• _KUTIPAN HALAMAN_
_ _ _ _ _
Jakarta, 19 November 2025 – Industri perkeretaapian Indonesia mencatat pertumbuhan positif dengan total 45.814.270 penumpang yang menggunakan layanan Kereta Api Jarak Jauh dan Lokal sepanjang Januari hingga Oktober 2025. Angka ini menunjukkan peningkatan signifikan sebesar 7,1 persen dibandingkan periode yang sama tahun 2024 yang hanya mencapai 42.767.667 penumpang. Pertumbuhan ini mengindikasikan meningkatnya kepercayaan masyarakat terhadap kereta api sebagai moda transportasi yang nyaman dan terpercaya.
Di antara berbagai layanan yang tersedia, jalur Joglosemarkerto tampil sebagai rute paling diminati wisatawan dan pelancong. Kedua relasi kereta ini berhasil mendominasi peringkat teratas dengan total penumpang mencapai lebih dari 800 ribu orang. Popularitas rute ini didorong oleh konektivitas yang menghubungkan kota-kota besar di Jawa Tengah dan DIY yang kaya akan destinasi wisata menarik.
Anne Purba selaku Vice President Public Relations KAI menjelaskan bahwa pertumbuhan jumlah penumpang tidak terlepas dari upaya berkelanjutan perusahaan dalam menjaga kualitas layanan. “KAI terus berupaya menjaga kualitas layanan dan memastikan konektivitas antardaerah berjalan optimal, sehingga masyarakat menjadikan kereta api sebagai pilihan utama untuk berpergian,” jelas Anne. Peningkatan ini juga mencerminkan strategi KAI dalam menghadirkan pengalaman perjalanan yang memuaskan bagi pelanggan.
Keberhasilan meningkatkan jumlah penumpang menjadi motivasi bagi KAI untuk terus melakukan modernisasi layanan dan digitalisasi sistem perjalanan. Perusahaan berkomitmen menjadikan kereta api sebagai tulang punggung transportasi publik yang andal dan berorientasi pada kepuasan pelanggan. Dengan tren positif ini, KAI optimis dapat terus berkontribusi dalam mendukung mobilitas masyarakat serta pertumbuhan ekonomi regional di seluruh Indonesia.
_ _ _ _ _
Kumpulan entri data:
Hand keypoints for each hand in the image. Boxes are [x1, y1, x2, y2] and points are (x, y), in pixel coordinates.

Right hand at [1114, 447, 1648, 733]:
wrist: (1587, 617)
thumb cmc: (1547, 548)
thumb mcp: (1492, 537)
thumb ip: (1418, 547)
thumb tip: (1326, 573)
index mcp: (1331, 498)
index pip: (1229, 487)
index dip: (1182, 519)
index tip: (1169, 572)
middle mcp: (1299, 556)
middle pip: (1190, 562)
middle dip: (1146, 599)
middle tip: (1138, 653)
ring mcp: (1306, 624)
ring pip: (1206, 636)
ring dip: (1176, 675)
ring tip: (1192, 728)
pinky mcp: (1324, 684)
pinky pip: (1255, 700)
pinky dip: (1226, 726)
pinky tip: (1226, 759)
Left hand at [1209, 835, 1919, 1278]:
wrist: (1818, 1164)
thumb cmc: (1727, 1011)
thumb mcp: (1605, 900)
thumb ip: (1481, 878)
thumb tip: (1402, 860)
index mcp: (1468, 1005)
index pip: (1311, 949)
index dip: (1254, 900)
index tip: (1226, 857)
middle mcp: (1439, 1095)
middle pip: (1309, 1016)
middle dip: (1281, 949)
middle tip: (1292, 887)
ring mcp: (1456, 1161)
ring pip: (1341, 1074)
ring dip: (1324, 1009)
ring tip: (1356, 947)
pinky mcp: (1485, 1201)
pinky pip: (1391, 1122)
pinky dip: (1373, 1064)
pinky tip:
_ _ _ _ _
• _TUGAS ANDA_
Cetak tanpa perubahan bagian berita tentang penumpang kereta api mulai dari "Jakarta, 19 November" sampai dengan "nyaman dan terpercaya.", termasuk kedua bagian tersebut.

• _HASIL LATIHAN_
Jakarta, 19 November 2025 – Industri perkeretaapian Indonesia mencatat pertumbuhan positif dengan total 45.814.270 penumpang yang menggunakan layanan Kereta Api Jarak Jauh dan Lokal sepanjang Januari hingga Oktober 2025. Angka ini menunjukkan peningkatan signifikan sebesar 7,1 persen dibandingkan periode yang sama tahun 2024 yang hanya mencapai 42.767.667 penumpang. Pertumbuhan ini mengindikasikan meningkatnya kepercayaan masyarakat terhadap kereta api sebagai moda transportasi yang nyaman dan terpercaya.